Problem description
Please list each factor the speaker in the fees-per-key passage below gives as supporting growth in fees per key.

Supplied passage
----------
Leeny Oberg, Chief Financial Officer and Executive Vice President, Development, Marriott International: And on the fees per key, obviously the kind of the basics are first that fees per key are going to go up with RevPAR. So just to remind her that as RevPAR goes up, you’re going to get some natural growth there. Sure enough, our fees per key are increasing. I’ll also say that when you look at our overall pipeline, given we’re growing more internationally than we are in The US, and that is disproportionately full service, you’ve also got greater strength there supporting the continued growth in fees per key. Lastly, as you know, there are non RevPAR related fees, which also tend to grow a bit faster than RevPAR.
And you put that together, and I would say seeing fees per key continuing to grow, assuming the kind of RevPAR assumptions that we’ve given you would be our best estimate.
----------
Extracted data
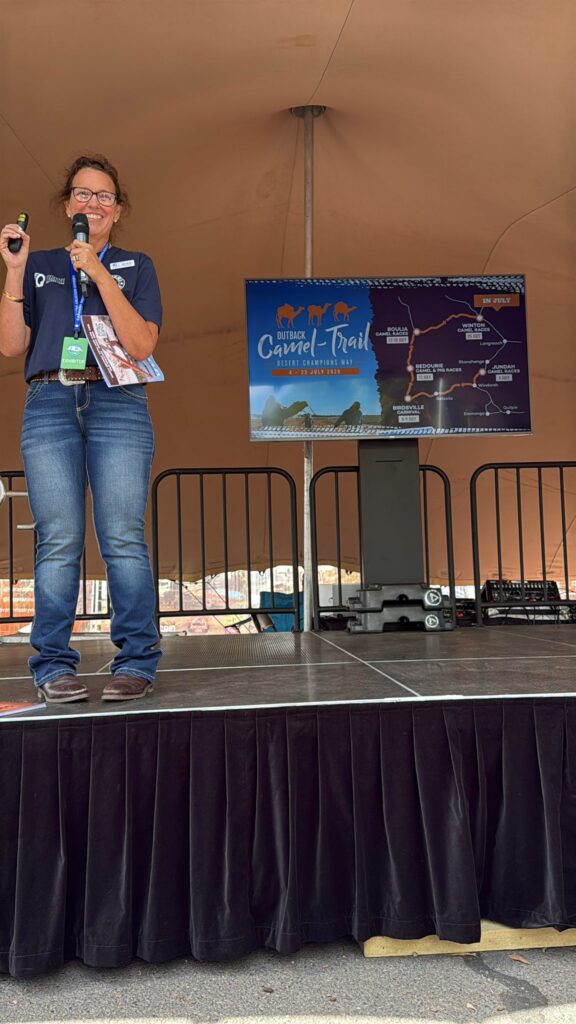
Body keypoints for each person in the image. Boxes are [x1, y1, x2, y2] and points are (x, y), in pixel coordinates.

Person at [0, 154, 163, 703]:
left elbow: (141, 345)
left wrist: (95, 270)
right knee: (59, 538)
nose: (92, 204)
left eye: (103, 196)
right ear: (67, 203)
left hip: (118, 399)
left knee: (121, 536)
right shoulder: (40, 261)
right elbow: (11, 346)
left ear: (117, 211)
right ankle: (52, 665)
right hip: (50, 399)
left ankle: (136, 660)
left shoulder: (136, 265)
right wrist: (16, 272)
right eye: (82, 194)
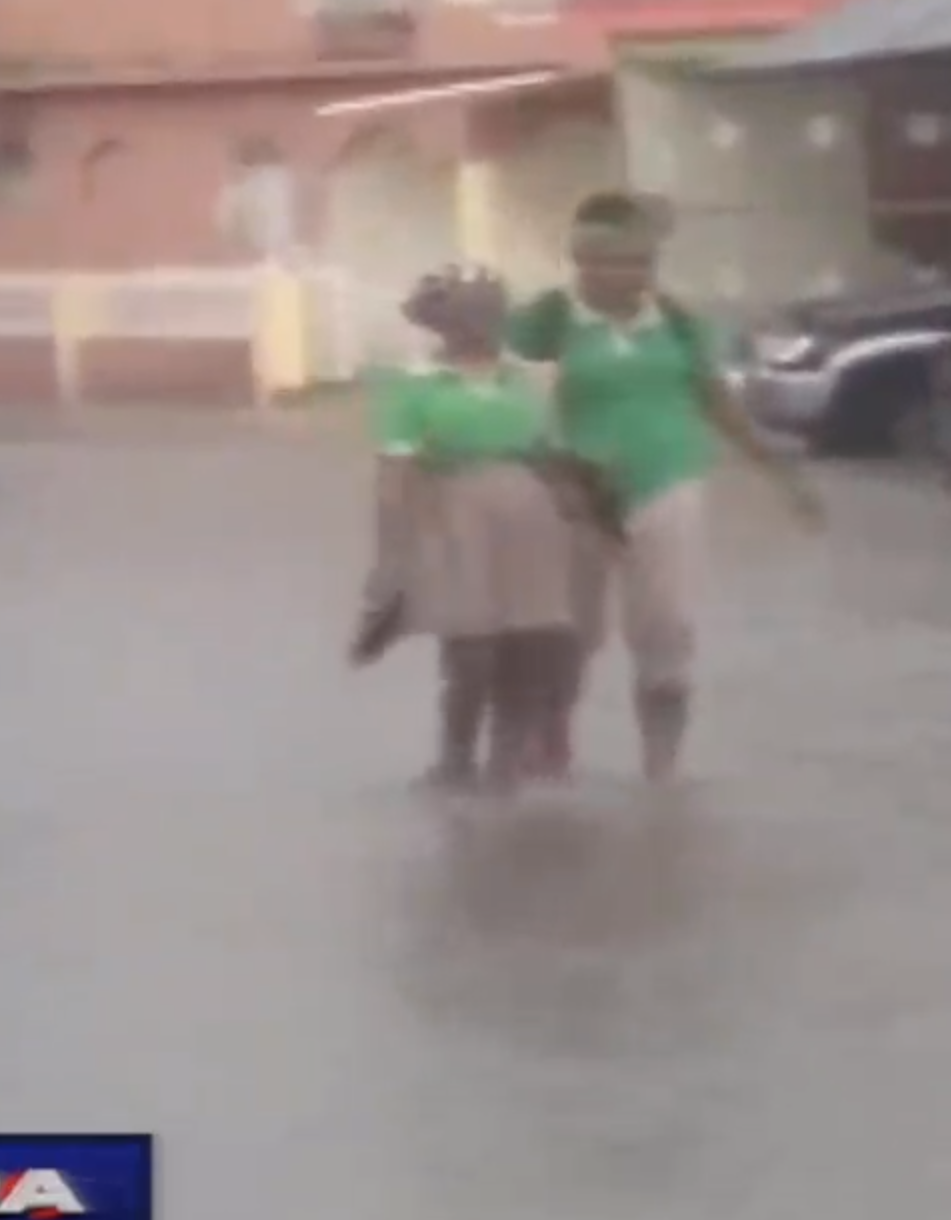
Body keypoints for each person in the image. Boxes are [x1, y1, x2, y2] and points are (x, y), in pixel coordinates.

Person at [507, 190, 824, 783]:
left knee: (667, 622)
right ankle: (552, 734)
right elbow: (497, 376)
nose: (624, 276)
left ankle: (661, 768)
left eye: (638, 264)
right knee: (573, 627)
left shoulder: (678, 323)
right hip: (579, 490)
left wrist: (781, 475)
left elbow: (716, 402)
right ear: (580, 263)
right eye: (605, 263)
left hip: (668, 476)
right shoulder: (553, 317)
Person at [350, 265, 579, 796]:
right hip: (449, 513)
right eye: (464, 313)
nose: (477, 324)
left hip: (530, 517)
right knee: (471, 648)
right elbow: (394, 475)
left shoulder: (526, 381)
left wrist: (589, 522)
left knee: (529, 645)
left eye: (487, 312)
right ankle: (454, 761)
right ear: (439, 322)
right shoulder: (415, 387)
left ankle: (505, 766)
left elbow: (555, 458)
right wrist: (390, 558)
----------
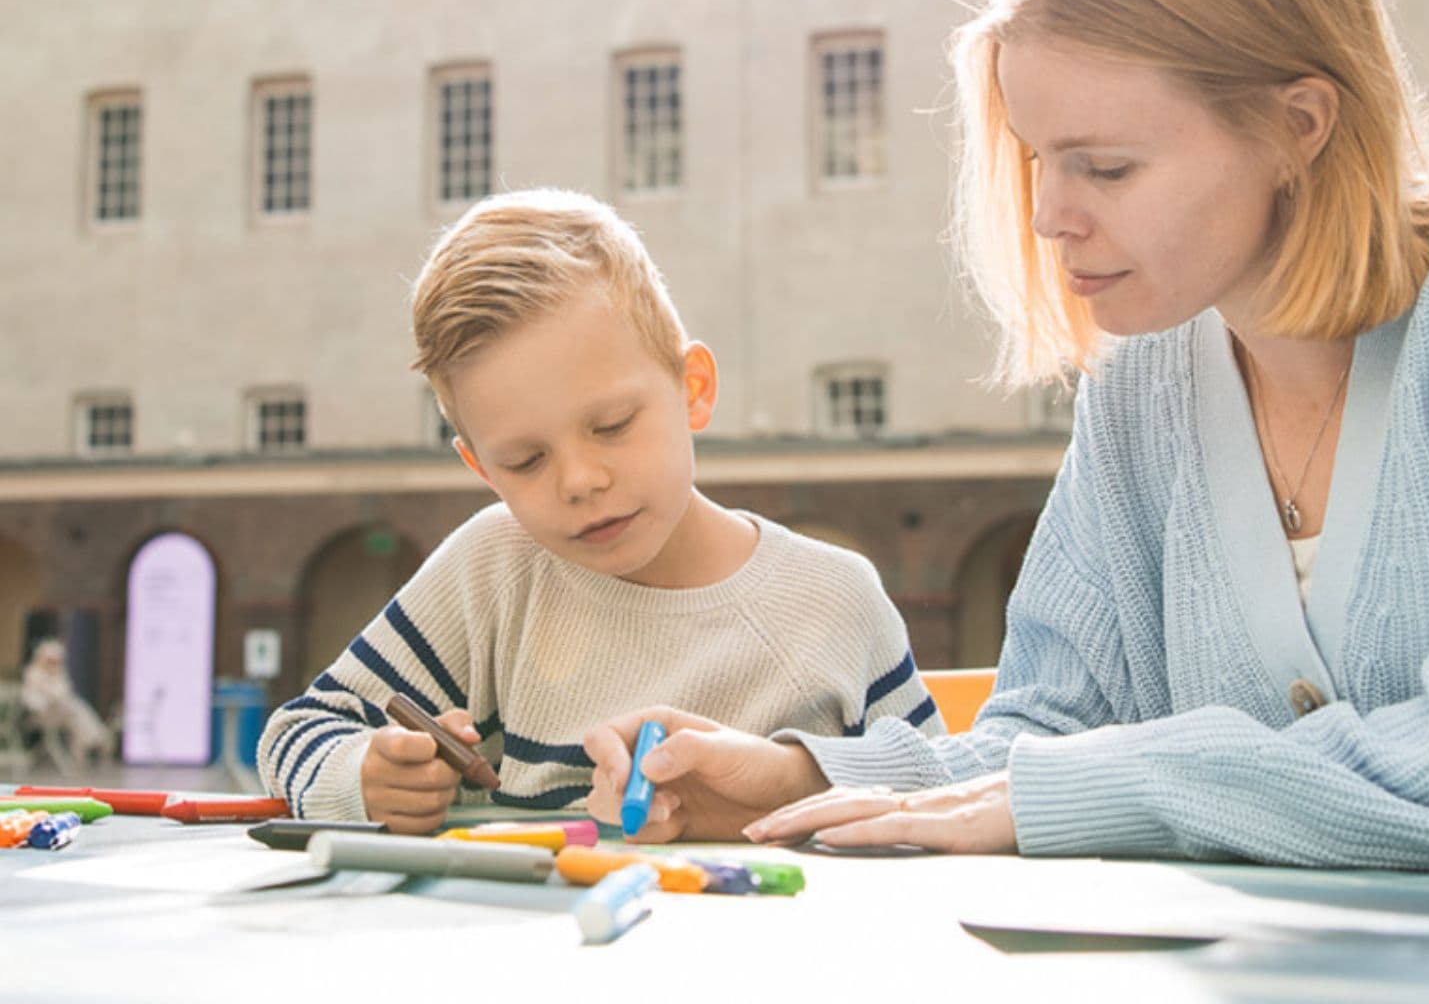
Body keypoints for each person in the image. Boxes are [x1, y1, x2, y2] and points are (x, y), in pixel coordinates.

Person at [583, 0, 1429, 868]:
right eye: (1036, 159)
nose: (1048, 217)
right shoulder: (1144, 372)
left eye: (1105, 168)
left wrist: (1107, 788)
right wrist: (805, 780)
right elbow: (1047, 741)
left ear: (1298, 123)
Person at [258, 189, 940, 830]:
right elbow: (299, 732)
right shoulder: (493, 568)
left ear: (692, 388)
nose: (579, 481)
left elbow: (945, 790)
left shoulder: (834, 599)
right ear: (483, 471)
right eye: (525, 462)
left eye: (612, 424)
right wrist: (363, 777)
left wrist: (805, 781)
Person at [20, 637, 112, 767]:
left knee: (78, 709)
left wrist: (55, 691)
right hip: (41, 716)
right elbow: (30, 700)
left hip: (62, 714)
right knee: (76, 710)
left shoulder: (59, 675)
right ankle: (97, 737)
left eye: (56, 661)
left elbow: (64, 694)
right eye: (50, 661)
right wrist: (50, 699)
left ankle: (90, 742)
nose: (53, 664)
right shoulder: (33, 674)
----------
Task answer
- RevPAR going up, which brings natural growth in fees per key
- A pipeline growing more internationally than in the US, and disproportionately full service
- Non-RevPAR-related fees, which tend to grow a bit faster than RevPAR